Some SNAP recipients who are able-bodied adults without dependents (ABAWDs) currently have work-related requirements in addition to the general SNAP work registration and employment and training requirements. SNAP law limits benefits for ABAWDs to three months out of a 36-month period, unless the participant meets the additional work-related requirements.
The new law raises the age for those who must meet these additional work requirements to 65 and younger, whereas they currently apply to 55-year-olds and younger.
In addition, it requires parents and household members to meet the additional work requirements (similar to those of someone without a dependent child) if the child is age 14 and older. Currently, those with a child under 18 are exempt from the requirements.
There is also exemptions for SNAP recipients who are Indians (Native Americans), Urban Indians, or California Indians from the additional work requirements. Further, the program will no longer be 100% federally funded, and in 2028, states will be required to pay 5% of the benefits.
According to U.S. & World News Report, some resources facing cuts, include the WIC program for pregnant women or those caring for children under age 6; school meal programs via the National School Lunch Program; the Emergency Food Assistance Program;
Senior Farmers’ Market Nutrition Program which provides low-income seniors with coupons to buy eligible foods at farmers’ markets, roadside stands and community-supported agriculture; the Commodity Supplemental Food Program for seniors at least 60; Meals on Wheels America; and community food distribution sites.
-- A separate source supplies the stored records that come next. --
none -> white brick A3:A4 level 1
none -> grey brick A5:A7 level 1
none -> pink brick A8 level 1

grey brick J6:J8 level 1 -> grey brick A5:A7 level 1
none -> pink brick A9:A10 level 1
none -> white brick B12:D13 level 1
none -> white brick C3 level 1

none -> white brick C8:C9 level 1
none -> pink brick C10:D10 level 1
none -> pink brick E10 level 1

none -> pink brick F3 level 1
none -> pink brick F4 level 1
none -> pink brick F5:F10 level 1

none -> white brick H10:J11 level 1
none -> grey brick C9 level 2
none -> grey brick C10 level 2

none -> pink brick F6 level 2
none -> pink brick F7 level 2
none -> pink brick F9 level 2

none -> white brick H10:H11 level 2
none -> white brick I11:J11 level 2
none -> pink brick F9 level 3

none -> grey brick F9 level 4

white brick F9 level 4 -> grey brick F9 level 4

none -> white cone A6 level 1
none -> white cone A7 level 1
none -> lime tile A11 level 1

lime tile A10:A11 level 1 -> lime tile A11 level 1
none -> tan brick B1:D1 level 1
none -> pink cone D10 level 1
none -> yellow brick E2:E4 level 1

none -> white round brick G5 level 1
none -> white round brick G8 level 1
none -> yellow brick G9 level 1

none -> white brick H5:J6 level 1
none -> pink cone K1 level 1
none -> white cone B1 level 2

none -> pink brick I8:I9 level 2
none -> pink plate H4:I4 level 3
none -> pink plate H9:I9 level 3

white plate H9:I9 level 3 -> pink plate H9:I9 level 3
The Food Research & Action Center expressed deep disappointment, saying the USDA quietly released an alarming memo on Oct. 3 that announced states have until November 1 to implement some of the most harmful SNAP cuts in decades.
“The new rules expand harsh time limits and work requirements on SNAP for adults up to age 65, including veterans, caregivers, parents of children 14 and older, unhoused, and young adults aging out of foster care,” stated its news release.
Families are struggling more than ever, food prices are 2.7 percent higher than last year, and the cost of housing, fuel and childcare continues to climb,” the release reads.
“These rules mean that a mother homeschooling her 15-year-old will lose benefits because caregiving doesn’t ‘count’ as work. A veteran with unpredictable shifts will lose benefits for failing to meet rigid reporting rules.
A grandmother who retired early to help raise her grandchild will be cut off because unpaid family care is not recognized. These are not people refusing to work, they are Americans doing their best in an economy that increasingly works against them,” continued the Food Research & Action Center.
According to Feeding America, 1 in 5 children (over 13 million) do not have enough food and over 50 million turned to food banks and pantries for help. Food Banks anticipate increased need as SNAP benefit cuts take effect.
“In the bigger picture, we’ve now got to get serious about acquiring land and controlling the logistical food supply chain from the field to the meal,” stated Student Min. Abdul Haleem Muhammad, reiterating what the Most Honorable Elijah Muhammad and the Honorable Minister Louis Farrakhan have taught for decades. (Final Call Staff contributed to this report.)